List every line in the entries below that contains the word "series".

-- Given records follows --

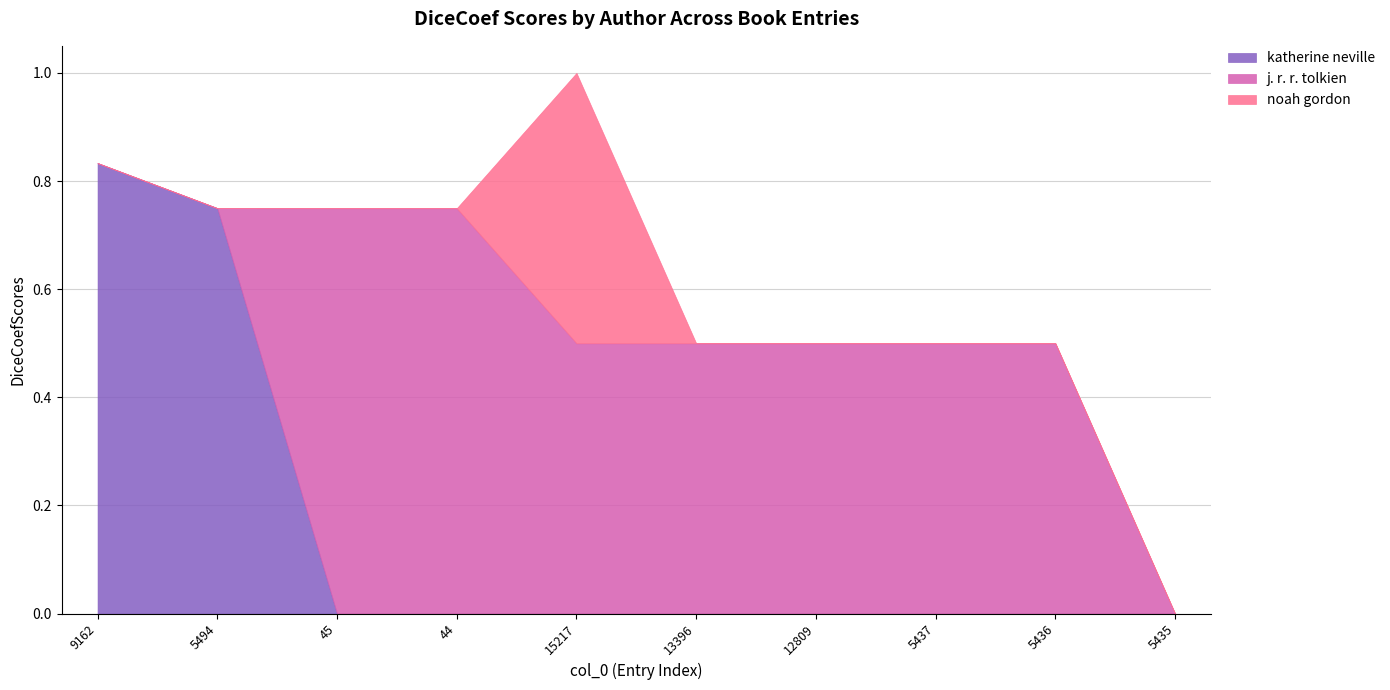

Which category has the highest value across all series?

9162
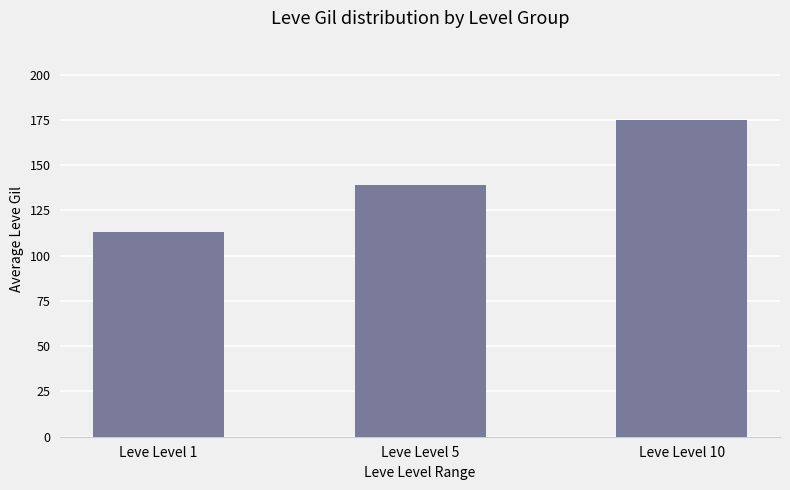

Which label corresponds to the smallest value in the chart?

Leve Level 1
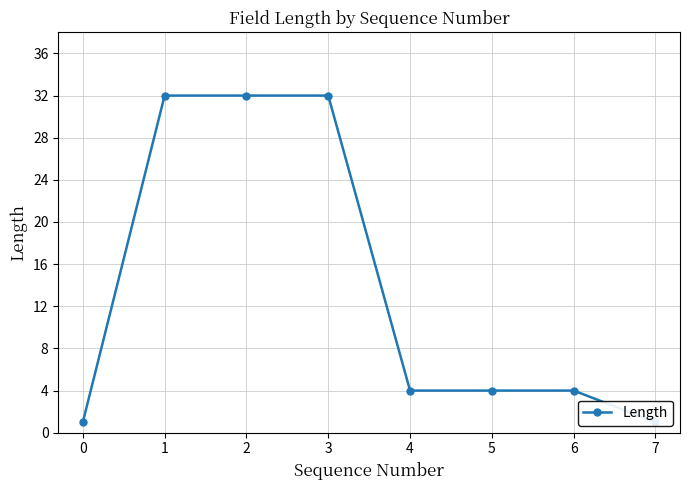

The chart shows a value of 32 at 3. True or false?

True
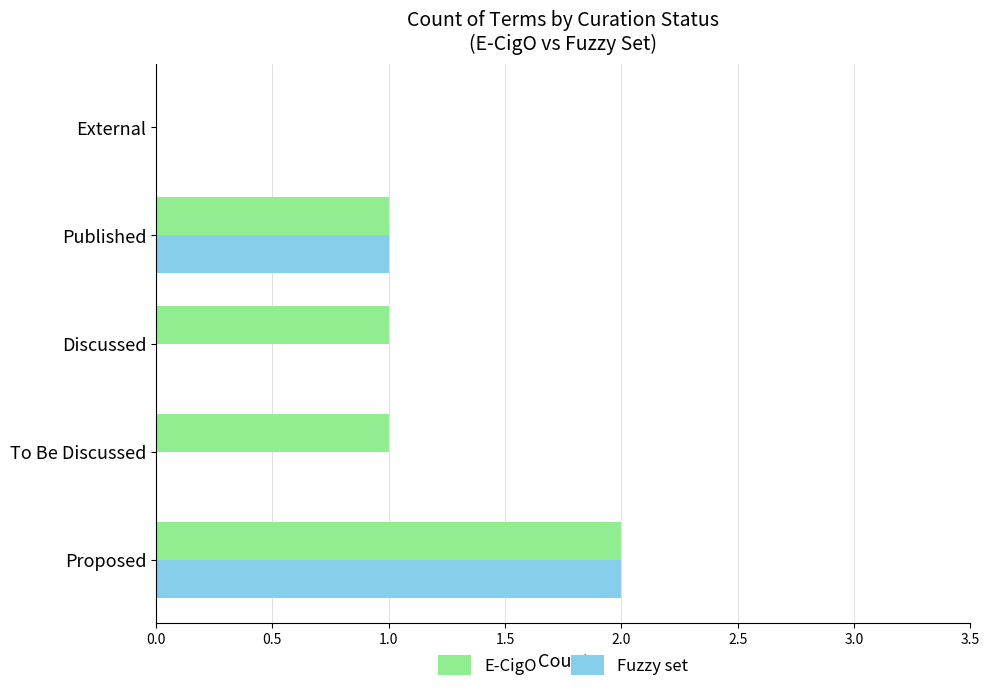

Which series changed the most between Proposed and To Be Discussed?

Fuzzy set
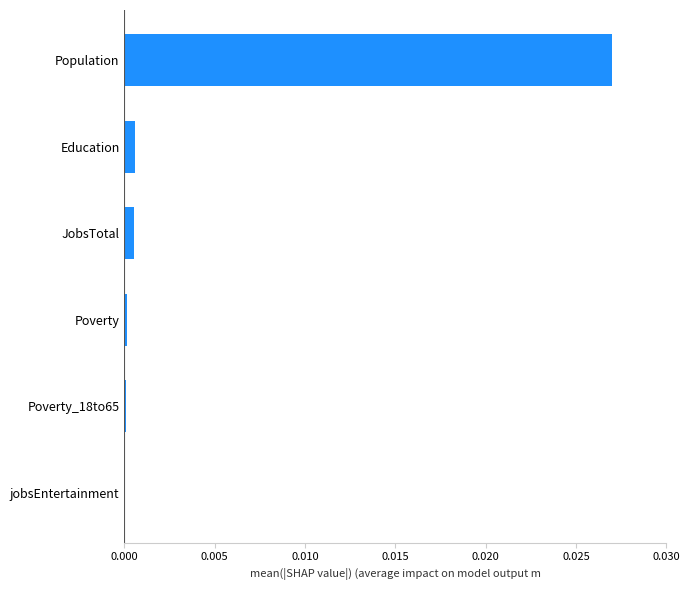

Which label corresponds to the largest value in the chart?

Population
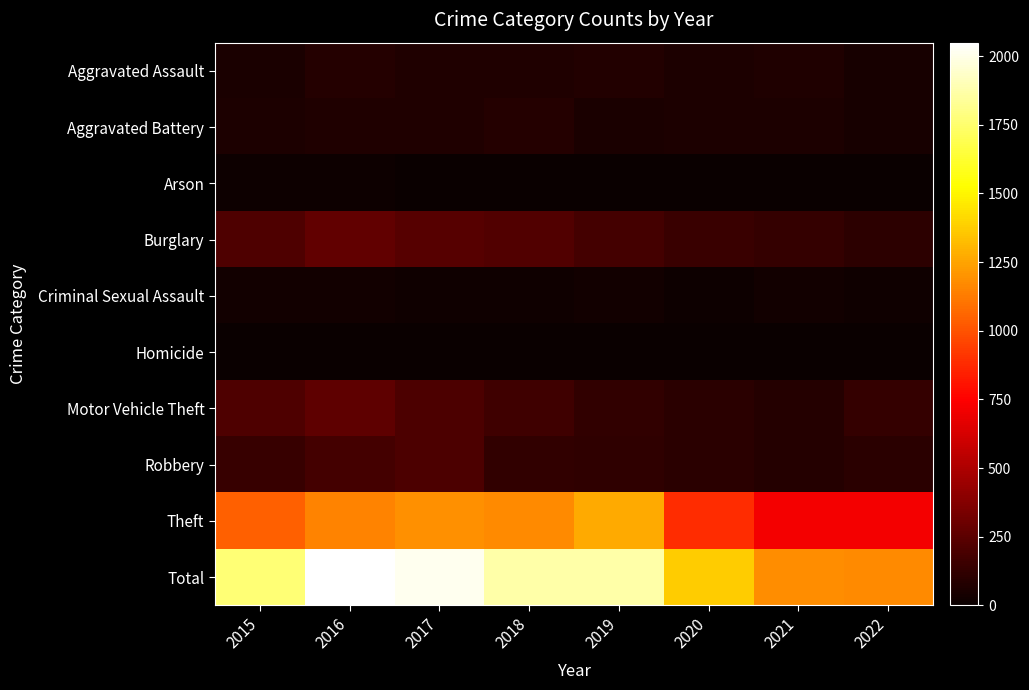

Rank the series at 2019 from lowest to highest value.

Homicide, Arson, Criminal Sexual Assault, Aggravated Battery, Aggravated Assault, Robbery, Motor Vehicle Theft, Burglary, Theft, Total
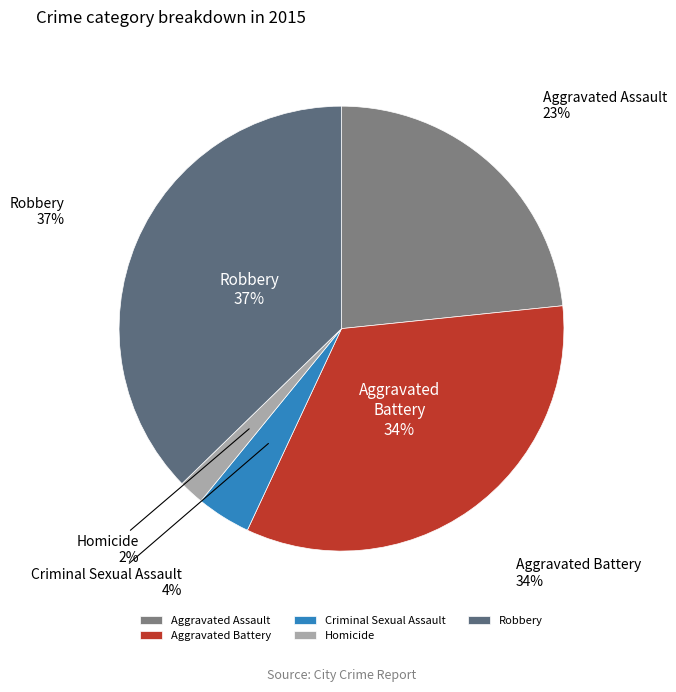

Is Homicide the majority of the pie?

No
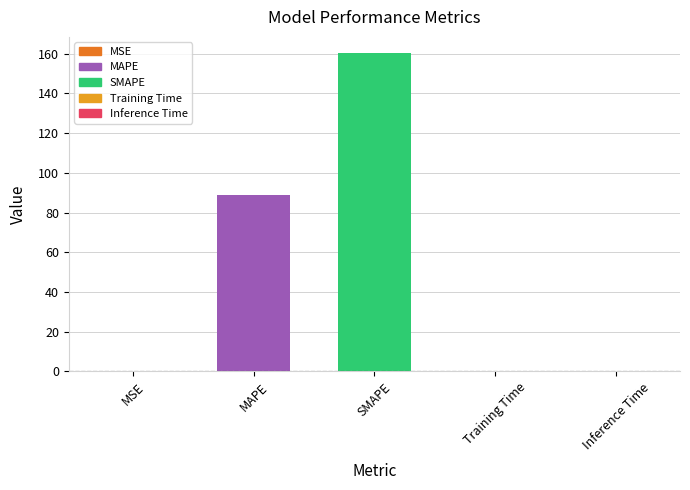

Where is the data nearest to the value 80?

MAPE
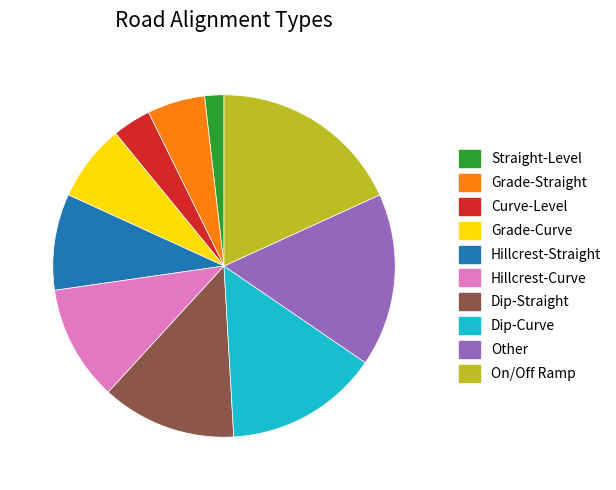

Do On/Off Ramp and Grade-Straight together represent more than half of the pie?

No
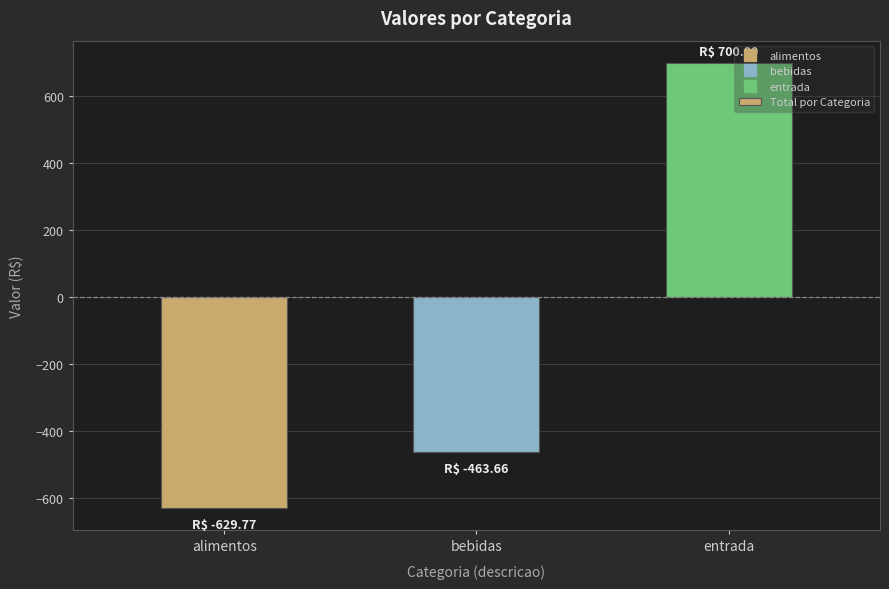

Reading left to right, what are all the values shown in this chart?

alimentos=-629.8	bebidas=-463.7	entrada=700.0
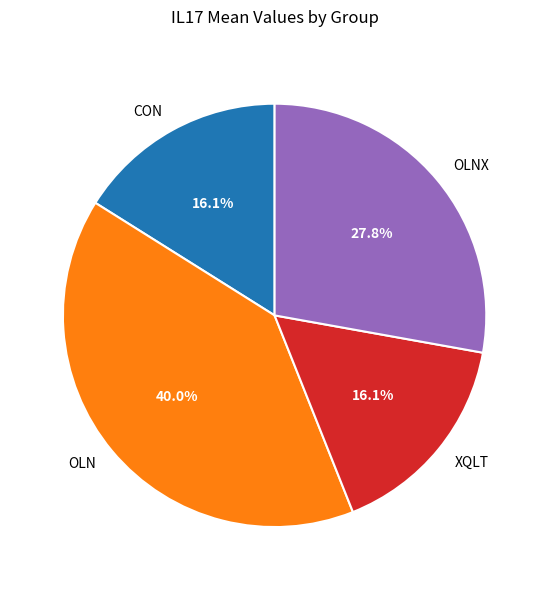

Which slice is the largest?

OLN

-- Given records concluded --

[Solution to the problem]
Which category has the highest value across all series?
Which series changed the most between Proposed and To Be Discussed?
Rank the series at 2019 from lowest to highest value.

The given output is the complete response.